Il Coordinamento lecchese “Stop al Genocidio” ha in seguito denunciato il ritorno del termine “pulizia etnica” nel dibattito pubblico. “Alla base c’è il sionismo, che prevede che solo gli ebrei possano vivere in Israele. Ma essere antifascisti e volere la pace significa essere antisionisti, non antisemiti”.
Sono stati citati i detenuti senza processo nelle carceri israeliane, tra i quali anche i minori, le responsabilità dei governi occidentali e delle banche che finanziano l’industria bellica. Il Coordinamento ha sottolineato la necessità di fare i nomi dei coinvolti, per permettere un efficace boicottaggio pacifico: tra le aziende coinvolte nel mercato delle armi la britannica Rolls Royce, l’italiana e partecipata del Governo Leonardo e banche come Intesa Sanpaolo e Bper Banca, che ha acquistato war bond israeliani per 99 milioni di euro.

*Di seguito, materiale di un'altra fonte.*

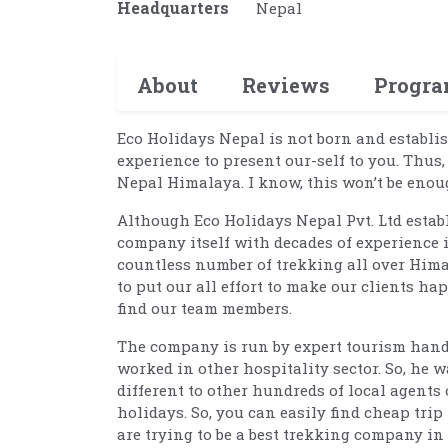
Headquarters
Nepal
About
Reviews
Progr
Eco Holidays Nepal is not born and establis
experience to present our-self to you. Thus
Nepal Himalaya. I know, this won’t be eno
Although Eco Holidays Nepal Pvt. Ltd establ
company itself with decades of experience 
countless number of trekking all over Him
to put our all effort to make our clients ha
find our team members.
The company is run by expert tourism hand 
worked in other hospitality sector. So, he
different to other hundreds of local agents
holidays. So, you can easily find cheap tri
are trying to be a best trekking company in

In un video, il Coordinamento ha infine mostrato la storia di Mohamed, giovane ingegnere palestinese laureato a Dalian, in Cina, che ha deciso di tornare a Gaza per aiutare il suo popolo: il ragazzo ha costruito una tenda-scuola nel campo profughi di Nuseirat che dà istruzione a circa cento bambini e, nel periodo di massima presenza, a quasi 200. Con il sostegno delle donazioni tramite l’organizzazione lecchese, il progetto è attivo nonostante la situazione precaria e i bambini possono vivere momenti di normalità in una situazione terribile come quella della Striscia.
“L’istruzione, per i palestinesi, è una forma di resistenza”, ha detto il Coordinamento. “Speriamo che questa serata ci spinga ad aiutare un popolo dimenticato, ma ancora capace di speranza”.